While layoffs on Wall Street dipped sharply in October following a surge the prior month, new hiring plans remained weak as no new jobs were available for the sixth consecutive month – the longest streak where no new hiring has taken place over the past eight years. The weakness in this data reflects continued caution from many Wall Street executives given rising interest rates, weak cash equities performance, and increased regulatory pressures.
October 2018 Challenger, Gray & Christmas Report
According to the October 2018 Challenger, Gray & Christmas monthly Job Cuts Report, the financial services industry saw planned layoffs plunge 92% to 2,101 layoffs from a record level of 27,343 layoffs announced in September. Additionally, October layoffs rose almost 25% from 1,638 layoffs reported in October 2017. During the first ten months of this year, layoffs totaled 41,036 – 209% higher than the 13,276 layoff total seen during the same period last year.
New hiring plans on Wall Street remained unchanged for the sixth consecutive month as no new jobs were available in October. In fact, this is the first time in at least eight years where no new hiring took place in the financial services industry for six consecutive months. New hiring in October was unchanged from the anemic new job total seen in October 2017. During the first ten months of this year, new hiring totaled 7,854 new jobs — 124% higher than the 3,507 new jobs that were available during the same period last year.

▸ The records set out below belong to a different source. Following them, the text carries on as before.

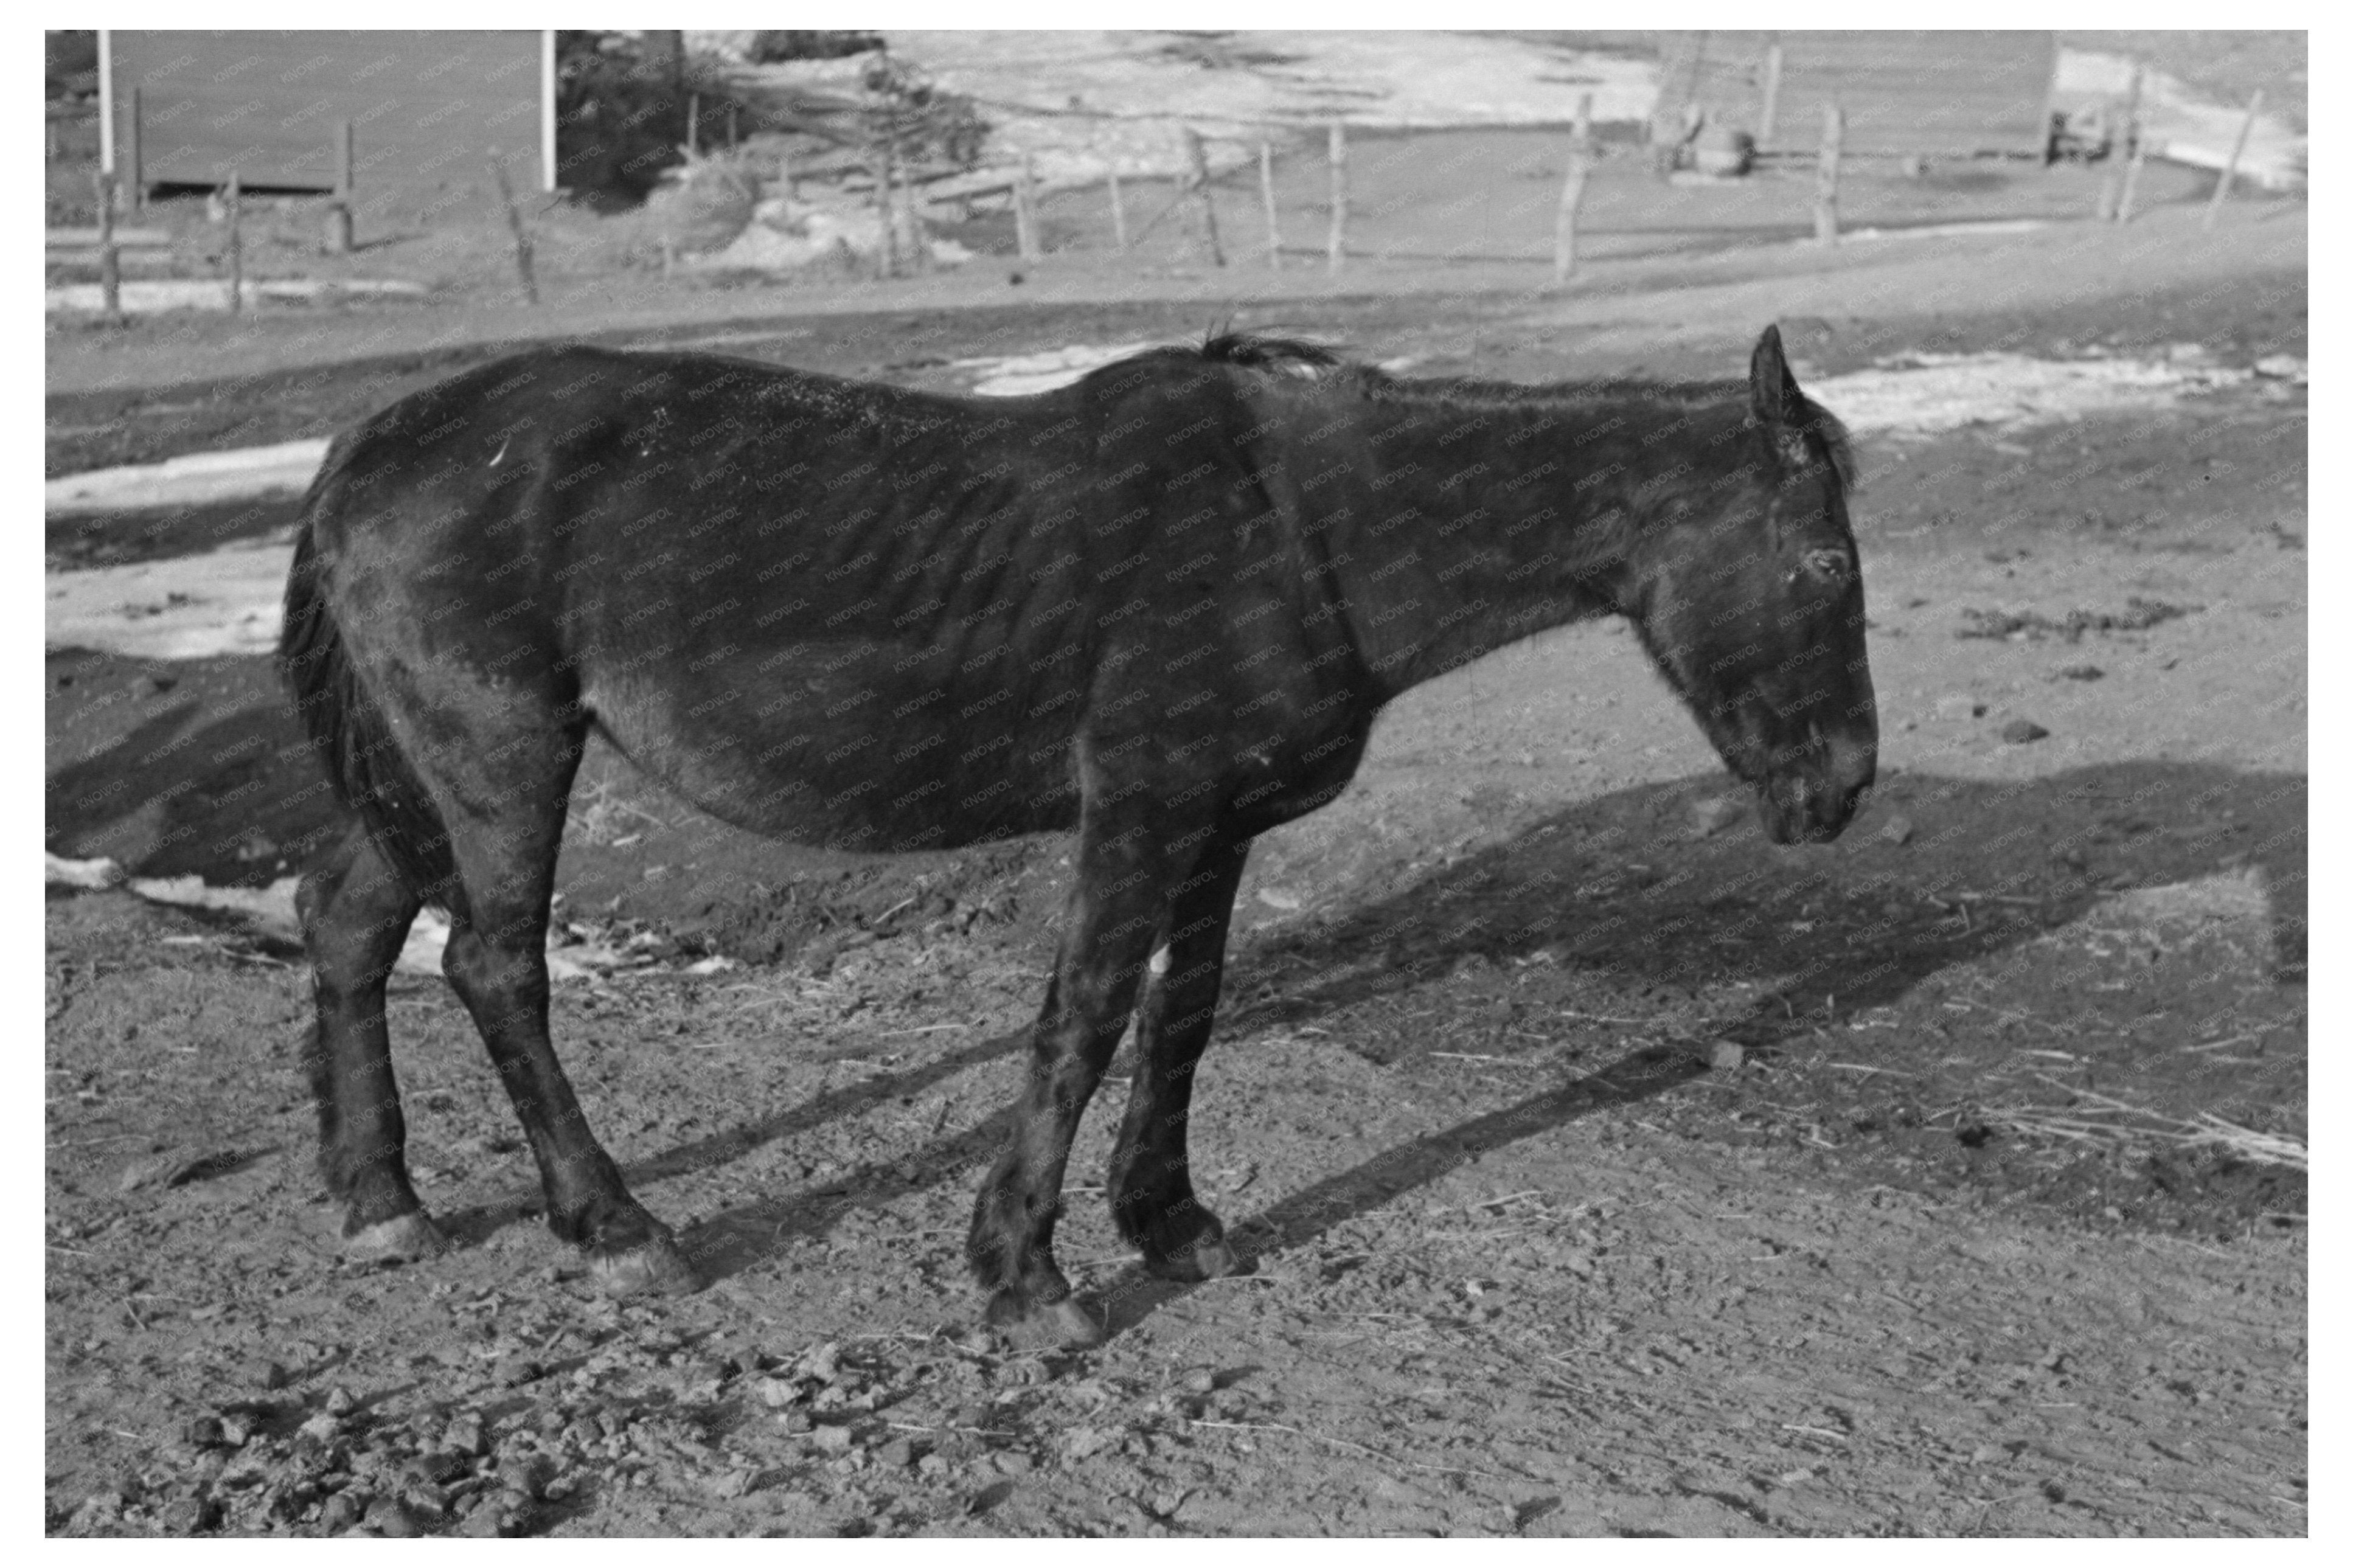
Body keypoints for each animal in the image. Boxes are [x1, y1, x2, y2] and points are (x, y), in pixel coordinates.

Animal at [275, 320, 1872, 1347]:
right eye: (1821, 560)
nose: (1844, 785)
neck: (1295, 522)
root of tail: (371, 448)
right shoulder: (1141, 811)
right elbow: (1088, 1012)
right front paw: (1022, 1272)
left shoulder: (1218, 831)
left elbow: (1184, 1014)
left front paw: (1166, 1217)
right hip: (500, 760)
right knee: (493, 970)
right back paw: (614, 1228)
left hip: (418, 779)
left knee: (347, 923)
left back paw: (381, 1200)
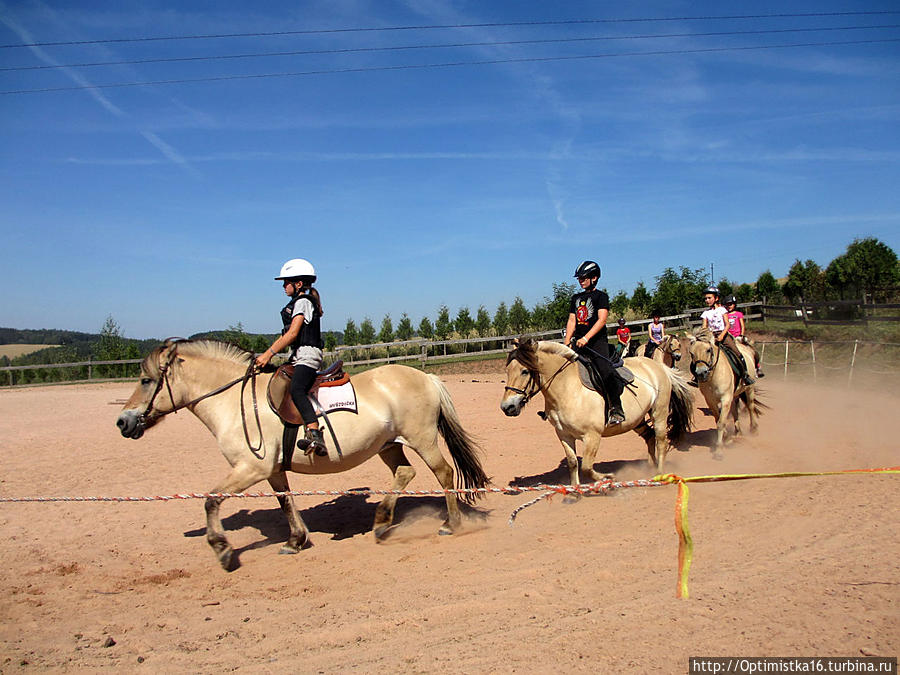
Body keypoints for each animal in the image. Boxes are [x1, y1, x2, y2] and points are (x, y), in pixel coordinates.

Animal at [118, 340, 488, 568]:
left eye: (146, 380)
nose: (123, 422)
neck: (236, 402)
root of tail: (424, 375)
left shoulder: (251, 468)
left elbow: (211, 500)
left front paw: (222, 549)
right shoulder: (272, 471)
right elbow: (285, 501)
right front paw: (296, 540)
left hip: (422, 439)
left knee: (443, 473)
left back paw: (451, 524)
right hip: (389, 444)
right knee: (404, 473)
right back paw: (382, 522)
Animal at [496, 338, 692, 486]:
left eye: (524, 371)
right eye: (507, 371)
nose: (507, 407)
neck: (568, 388)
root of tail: (658, 366)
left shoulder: (592, 436)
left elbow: (587, 467)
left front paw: (607, 477)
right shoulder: (564, 435)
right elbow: (573, 463)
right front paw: (575, 491)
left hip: (659, 413)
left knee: (660, 440)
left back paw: (659, 472)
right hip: (636, 421)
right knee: (650, 436)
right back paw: (649, 469)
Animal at [684, 326, 764, 456]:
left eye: (708, 350)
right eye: (691, 353)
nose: (701, 373)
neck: (714, 375)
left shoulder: (725, 398)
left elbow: (721, 422)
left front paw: (719, 450)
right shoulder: (710, 400)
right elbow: (718, 419)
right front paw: (727, 439)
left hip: (749, 388)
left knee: (750, 406)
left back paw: (754, 429)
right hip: (734, 394)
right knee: (735, 410)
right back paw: (738, 432)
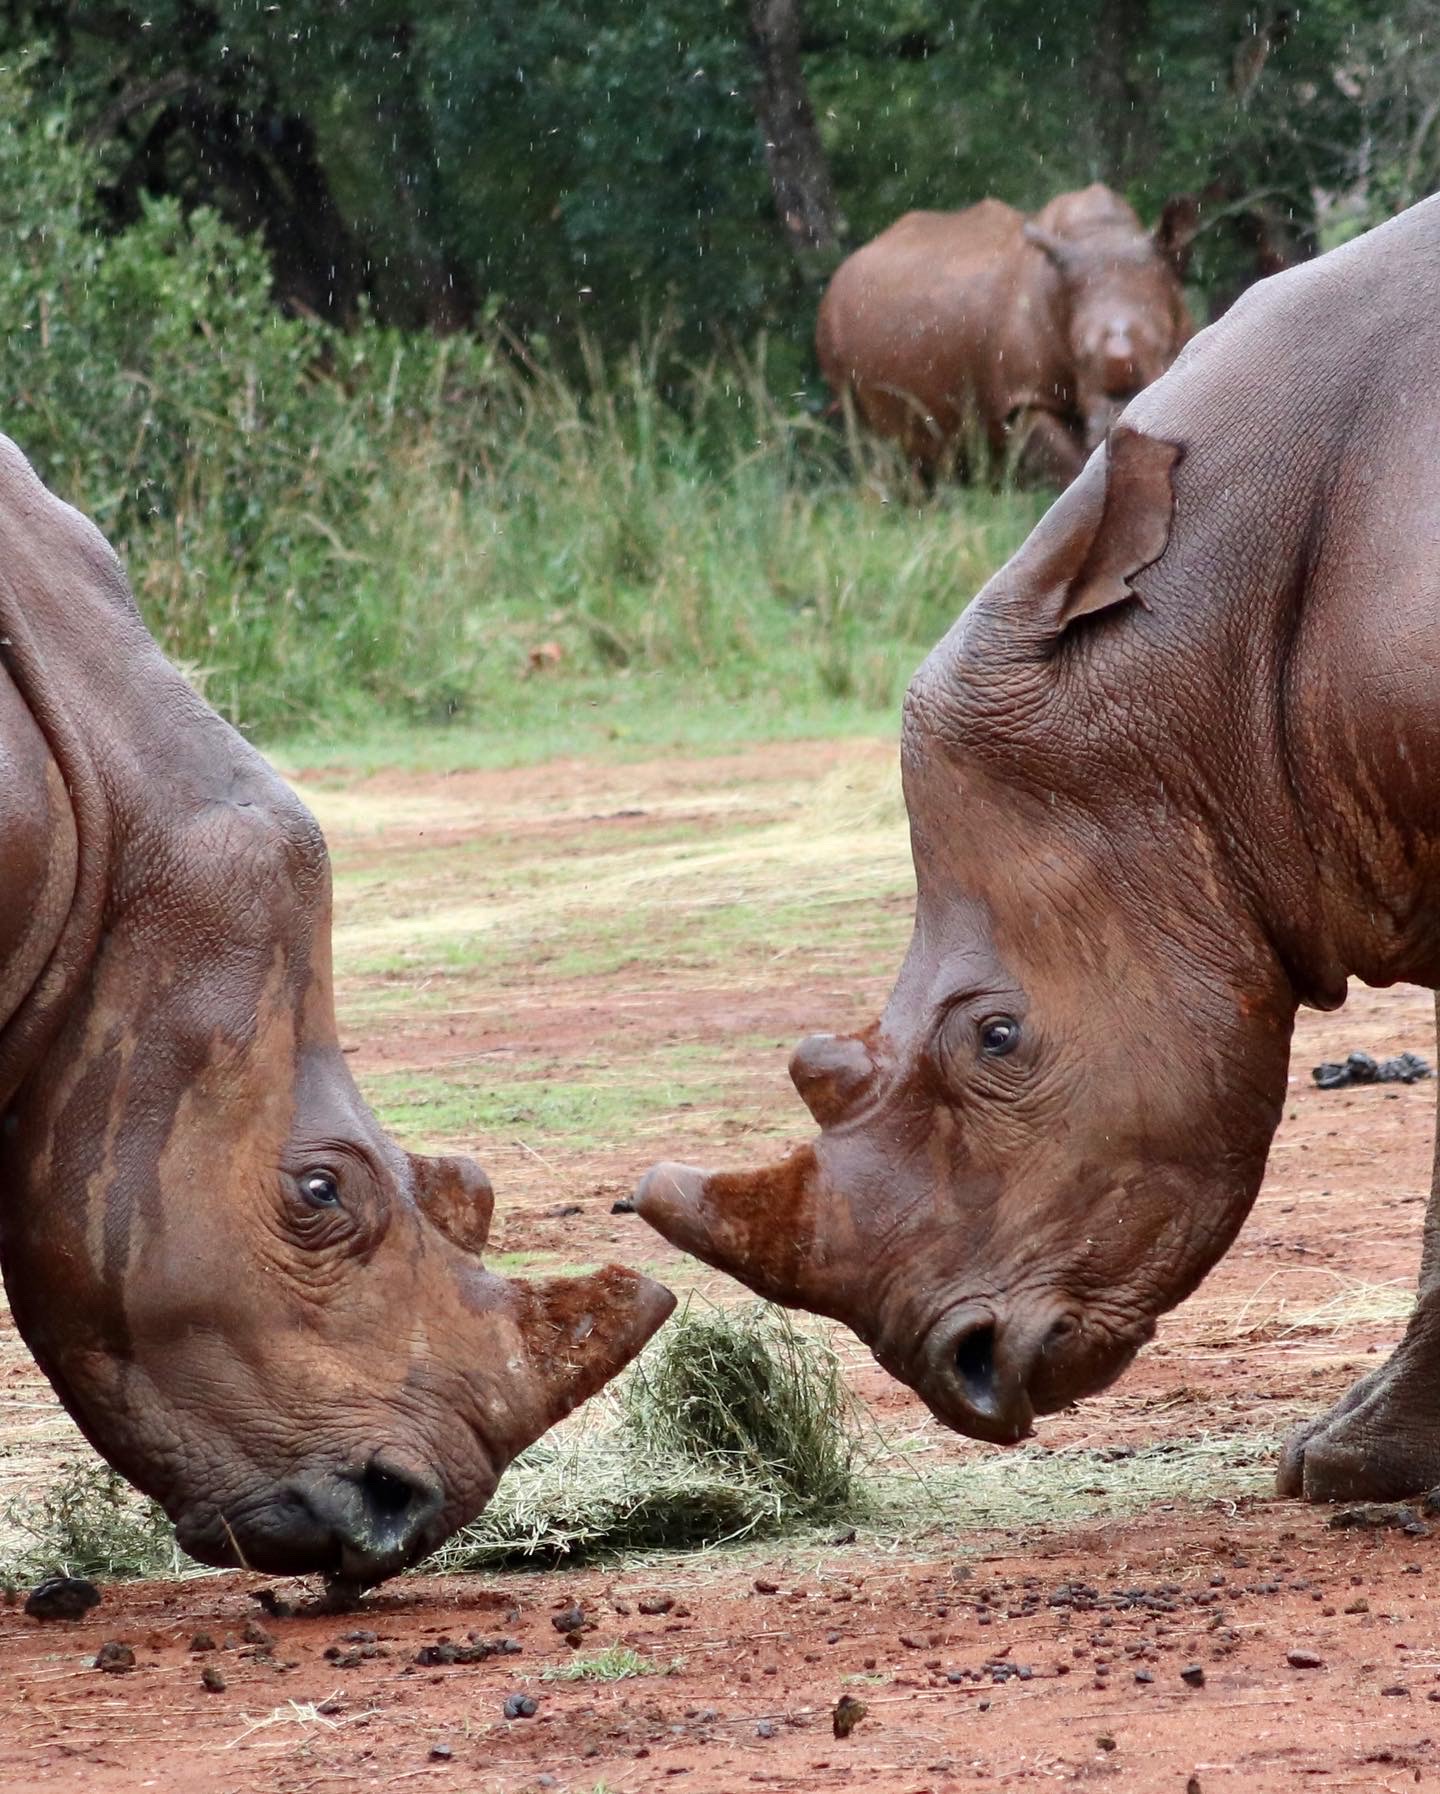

As you can see from the above chart, over the past year layoffs continue to trend much higher than new job availability. Since September 2017, the 12 month average for layoffs has gradually moved higher from 1,357 layoffs seen in September 2017 to a peak of 3,972 layoffs in September 2018. At the same time, new hiring has trended lower. The 12 month average for new hiring has fallen from 1,102 in March 2018 to an average of 826 new jobs available in September and October 2018. This pattern reflects a weak jobs outlook as investment bank executives remain loathe to add staff, instead preferring to reduce headcount in order to keep a lid on costs given limited mortgage refinancing, the shift to online banking options, and weak trading volumes.
Specific Job Cut Announcements
During October, JPMorgan Chase announced that it is planning to lay off 107 workers from its San Antonio Banker Support Team which handles inquiries from branch bankers. The functions of the San Antonio team are being absorbed into Banker Support teams in other cities. JPMorgan, with more than 250,000 employees worldwide, employs approximately 5,000 in San Antonio. Some suggest that JPMorgan’s move is a reflection of the fact that an increasing number of customers are doing their banking online.
In October Minneapolis-based U.S. Bank also announced that it is laying off 700 employees, due to changing business needs. Bank representatives declined to say where and what divisions the layoffs would be in, nor would they give a more detailed explanation for the layoffs.
Despite the plunge in layoffs seen in October, the lack of new hiring reported in this past month’s Challenger Gray & Christmas job cut report reveals continued management nervousness about the near-term earnings picture.
We believe this data is consistent with our longstanding view that sell-side and independent research firms are unlikely to try to aggressively add to staff through the remainder of the year, at least until they get a better idea about how much the buy-side will be willing to pay for their research in an unbundled environment.